------ Record extracts

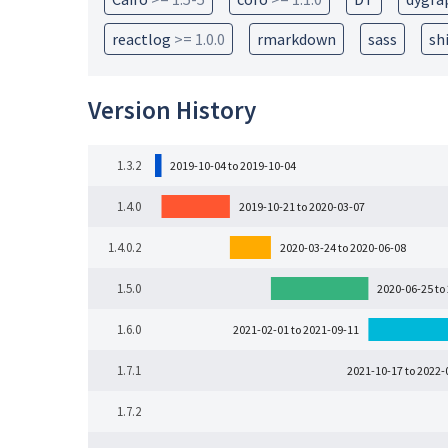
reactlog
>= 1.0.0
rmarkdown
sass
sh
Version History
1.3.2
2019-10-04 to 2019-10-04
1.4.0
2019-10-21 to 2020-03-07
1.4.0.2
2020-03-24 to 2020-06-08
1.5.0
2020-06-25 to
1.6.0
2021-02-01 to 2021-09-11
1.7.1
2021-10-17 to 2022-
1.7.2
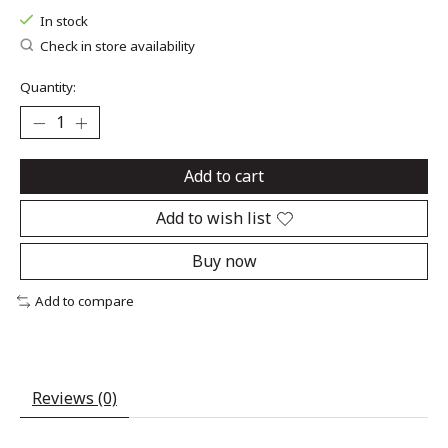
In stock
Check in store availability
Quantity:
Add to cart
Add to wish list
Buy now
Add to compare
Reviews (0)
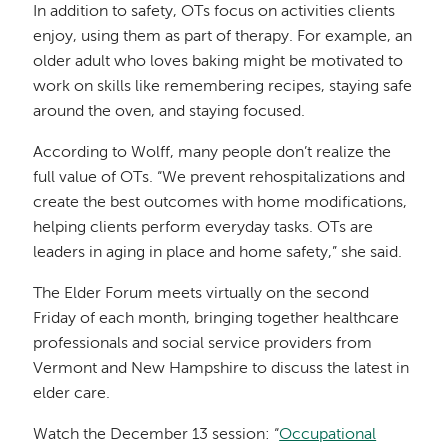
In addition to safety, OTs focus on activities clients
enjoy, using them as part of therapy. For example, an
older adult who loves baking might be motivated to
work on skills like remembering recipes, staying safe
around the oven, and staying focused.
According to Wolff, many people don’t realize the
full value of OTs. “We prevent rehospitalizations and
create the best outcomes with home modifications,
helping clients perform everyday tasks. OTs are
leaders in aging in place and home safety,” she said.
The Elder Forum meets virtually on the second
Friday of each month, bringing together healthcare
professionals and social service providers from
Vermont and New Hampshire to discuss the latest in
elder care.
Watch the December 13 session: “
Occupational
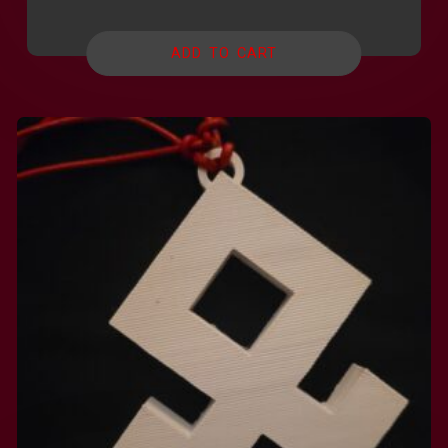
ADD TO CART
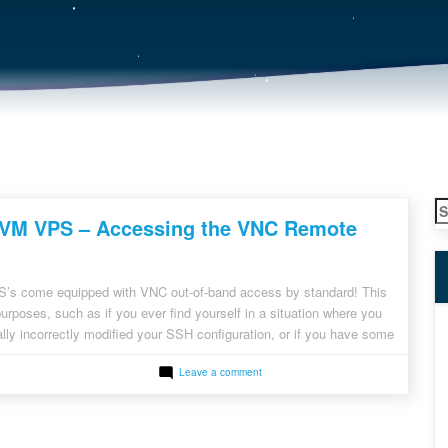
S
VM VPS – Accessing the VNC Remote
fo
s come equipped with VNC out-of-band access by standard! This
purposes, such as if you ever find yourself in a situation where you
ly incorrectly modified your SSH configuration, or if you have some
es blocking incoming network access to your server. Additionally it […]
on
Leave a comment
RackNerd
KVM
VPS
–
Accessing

------------

**Your task**.
Beginning at the line with "full value of" and ending at the line with "professionals and social", reproduce each line of the data above exactly, and add no other lines.

**Written answer**.
full value of OTs. “We prevent rehospitalizations and
create the best outcomes with home modifications,
helping clients perform everyday tasks. OTs are
leaders in aging in place and home safety,” she said.
The Elder Forum meets virtually on the second
Friday of each month, bringing together healthcare
professionals and social service providers from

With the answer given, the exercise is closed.